EXTRACT PROVIDED:
================

These FitzAlan lands were inherited from Ernulf through his daughter, Avelina. It is not impossible that some of his lands were seized by William Rufus and later restored. Despite some outstanding issues, however, it seems that a large proportion of Ernulf's estates passed through the normal channels of inheritance and it is unlikely his family were ever left landless by a grand gesture.

==Religious benefactions==

Ernulf was generous in his grants to a number of Benedictine monasteries. When in 1080 William I confirmed a number of his own gifts to Preaux Abbey in the Diocese of Lisieux, he used the opportunity to confirm grants by some of his barons. Ernulf had donated the church at Newbury, together with the priest's house, a hide of land and the tithes. On 2 February 1081 Ernulf gave the manor of Linkenholt to Gloucester Abbey, witnessed by the king, queen, two princes and church hierarchy. The manor was duly recorded as belonging to Gloucester Abbey, and Ernulf's grant attested again, in Domesday Book.

When in 1094 Enulf confirmed the grant of his estates at Hesdin to St George's priory, he crossed the Channel and went to Chipping Norton, where he confirmed a series of further gifts to the priory. These included the churches at Chipping Norton, Weston, near Bath, and Easton Piercy near Kington St Michael, as well as two chapels in Bath. At Newbury he gave a curtilage, which the priest was to hold for an annual payment of half a mark of gold to the priory, although it would pass to the priory in its entirety on his death.

To Cluny Abbey, which had been the monastery most closely associated with the Gregorian Reform movement, Ernulf gave three manors: Tixover, Manton and Offord. These were confirmed by Henry I about 1131.

==Marriage and family==

Ernulf's wife was called Emmelina, a diminutive form of Emma, as is confirmed by numerous grants they made together to monasteries, for example the grant of the manor of Combe in Hampshire to Bec Abbey.

===Issue===

There is still some doubt about the children of Ernulf and Emmelina.

================

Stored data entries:
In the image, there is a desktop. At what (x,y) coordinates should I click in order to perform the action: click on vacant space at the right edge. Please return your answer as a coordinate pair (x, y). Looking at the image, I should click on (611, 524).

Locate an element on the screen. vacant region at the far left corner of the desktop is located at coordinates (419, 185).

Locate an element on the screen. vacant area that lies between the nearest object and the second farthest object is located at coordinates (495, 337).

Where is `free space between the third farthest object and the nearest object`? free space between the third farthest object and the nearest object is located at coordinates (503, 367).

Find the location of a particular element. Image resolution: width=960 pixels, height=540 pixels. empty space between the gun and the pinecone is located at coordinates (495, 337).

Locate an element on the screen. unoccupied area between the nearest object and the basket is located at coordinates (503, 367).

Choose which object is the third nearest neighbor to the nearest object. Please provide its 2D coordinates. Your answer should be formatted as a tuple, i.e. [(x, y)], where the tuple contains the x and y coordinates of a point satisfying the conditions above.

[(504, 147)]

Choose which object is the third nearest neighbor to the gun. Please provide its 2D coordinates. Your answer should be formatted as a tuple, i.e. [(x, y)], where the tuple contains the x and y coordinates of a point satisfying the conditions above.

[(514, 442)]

================

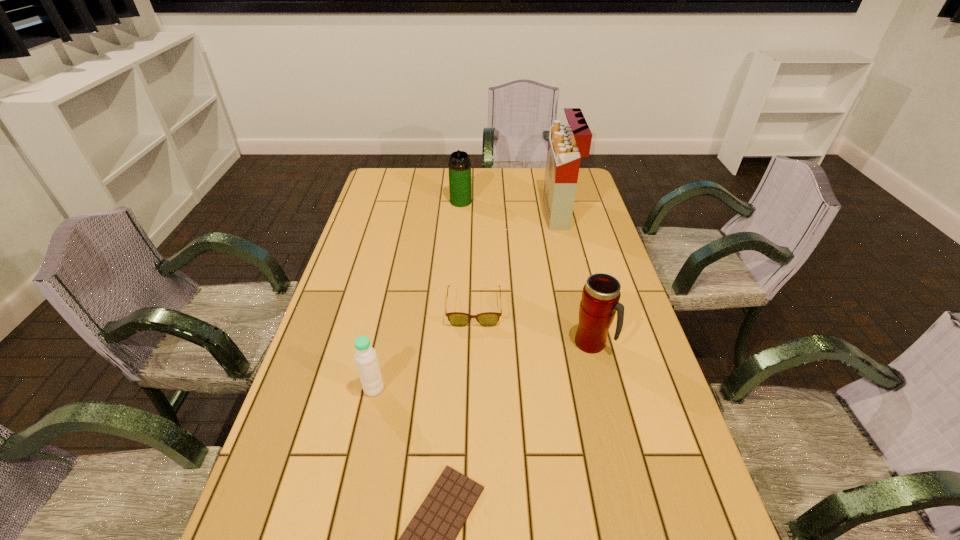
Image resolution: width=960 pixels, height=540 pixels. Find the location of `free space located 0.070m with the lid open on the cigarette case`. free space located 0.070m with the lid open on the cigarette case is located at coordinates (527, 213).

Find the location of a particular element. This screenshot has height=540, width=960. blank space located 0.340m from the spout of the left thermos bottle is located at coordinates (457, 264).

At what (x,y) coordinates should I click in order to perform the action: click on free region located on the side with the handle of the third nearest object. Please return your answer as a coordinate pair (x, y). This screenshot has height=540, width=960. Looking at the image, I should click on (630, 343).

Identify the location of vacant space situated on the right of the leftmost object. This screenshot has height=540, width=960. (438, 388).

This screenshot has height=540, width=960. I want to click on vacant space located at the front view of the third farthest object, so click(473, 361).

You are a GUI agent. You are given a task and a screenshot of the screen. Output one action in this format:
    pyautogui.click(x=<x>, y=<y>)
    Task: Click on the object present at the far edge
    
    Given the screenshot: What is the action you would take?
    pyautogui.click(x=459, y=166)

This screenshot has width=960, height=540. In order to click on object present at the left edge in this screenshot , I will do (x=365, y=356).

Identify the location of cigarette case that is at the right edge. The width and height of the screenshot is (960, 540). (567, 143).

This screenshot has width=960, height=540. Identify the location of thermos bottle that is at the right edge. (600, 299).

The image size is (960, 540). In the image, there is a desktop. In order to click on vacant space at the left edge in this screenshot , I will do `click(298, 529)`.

================

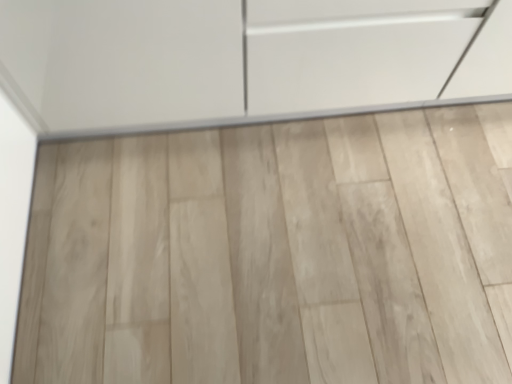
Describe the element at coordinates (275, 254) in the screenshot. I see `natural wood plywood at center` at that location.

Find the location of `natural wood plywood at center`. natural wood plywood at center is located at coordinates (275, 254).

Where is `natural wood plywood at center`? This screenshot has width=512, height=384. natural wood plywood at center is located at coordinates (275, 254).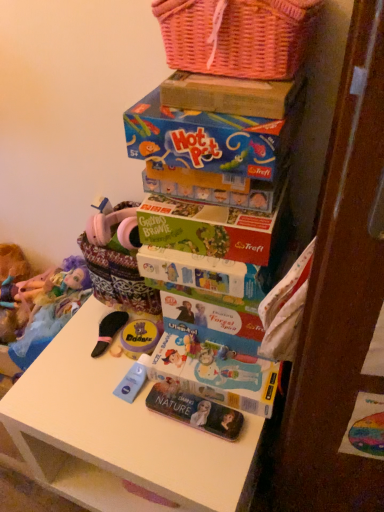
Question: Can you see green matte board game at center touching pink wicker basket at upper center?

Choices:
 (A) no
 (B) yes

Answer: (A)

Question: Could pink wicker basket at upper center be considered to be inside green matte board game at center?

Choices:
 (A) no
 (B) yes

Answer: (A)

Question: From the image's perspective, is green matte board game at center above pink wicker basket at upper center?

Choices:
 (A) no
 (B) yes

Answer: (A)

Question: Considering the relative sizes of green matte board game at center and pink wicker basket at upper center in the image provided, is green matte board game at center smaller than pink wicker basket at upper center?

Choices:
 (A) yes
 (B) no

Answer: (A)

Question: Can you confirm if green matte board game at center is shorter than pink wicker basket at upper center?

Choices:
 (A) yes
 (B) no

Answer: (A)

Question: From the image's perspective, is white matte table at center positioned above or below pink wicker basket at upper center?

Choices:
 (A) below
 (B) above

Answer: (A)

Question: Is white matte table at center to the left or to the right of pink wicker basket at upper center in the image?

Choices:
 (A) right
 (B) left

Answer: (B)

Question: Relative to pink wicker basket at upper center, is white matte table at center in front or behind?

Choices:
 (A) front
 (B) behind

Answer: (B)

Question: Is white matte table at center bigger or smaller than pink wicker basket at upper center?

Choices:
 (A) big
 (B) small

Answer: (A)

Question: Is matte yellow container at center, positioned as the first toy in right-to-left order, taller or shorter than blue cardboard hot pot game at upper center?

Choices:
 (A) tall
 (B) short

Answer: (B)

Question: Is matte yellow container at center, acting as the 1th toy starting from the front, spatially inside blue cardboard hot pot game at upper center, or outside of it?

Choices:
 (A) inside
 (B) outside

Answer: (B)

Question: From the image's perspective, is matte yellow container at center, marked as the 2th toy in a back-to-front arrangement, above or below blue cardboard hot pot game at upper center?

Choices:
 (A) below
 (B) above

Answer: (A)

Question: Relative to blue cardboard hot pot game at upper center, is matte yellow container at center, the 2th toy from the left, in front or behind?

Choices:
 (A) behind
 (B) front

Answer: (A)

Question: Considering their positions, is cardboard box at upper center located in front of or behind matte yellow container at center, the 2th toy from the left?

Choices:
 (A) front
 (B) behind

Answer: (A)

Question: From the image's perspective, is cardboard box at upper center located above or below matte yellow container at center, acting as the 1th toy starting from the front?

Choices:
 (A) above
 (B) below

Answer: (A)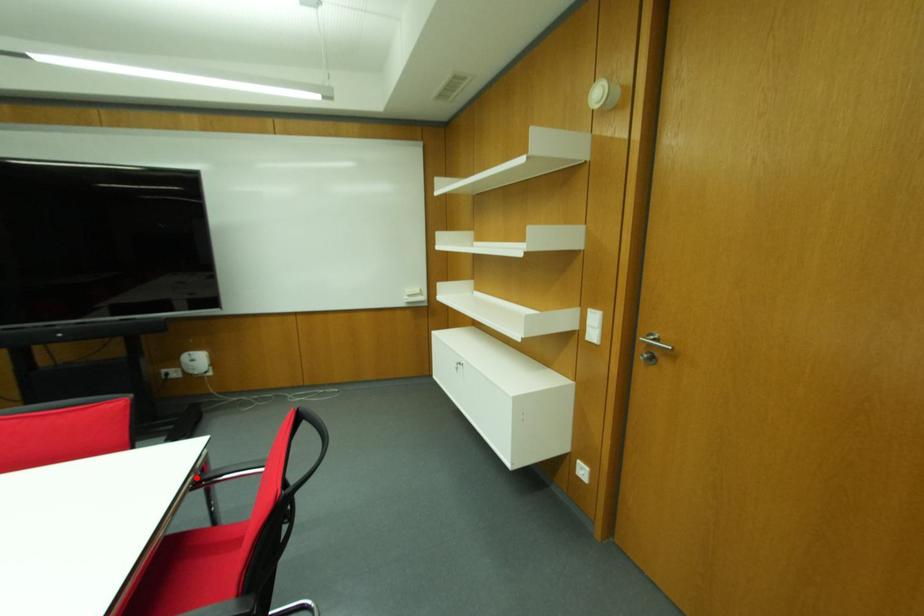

================

INSTRUCTIONS FOR THE TASK:
Copy the stretch of the Ernulf text from "Ernulf was generous" through "in Domesday Book.".

RESPONSE BOX:
Ernulf was generous in his grants to a number of Benedictine monasteries. When in 1080 William I confirmed a number of his own gifts to Preaux Abbey in the Diocese of Lisieux, he used the opportunity to confirm grants by some of his barons. Ernulf had donated the church at Newbury, together with the priest's house, a hide of land and the tithes. On 2 February 1081 Ernulf gave the manor of Linkenholt to Gloucester Abbey, witnessed by the king, queen, two princes and church hierarchy. The manor was duly recorded as belonging to Gloucester Abbey, and Ernulf's grant attested again, in Domesday Book.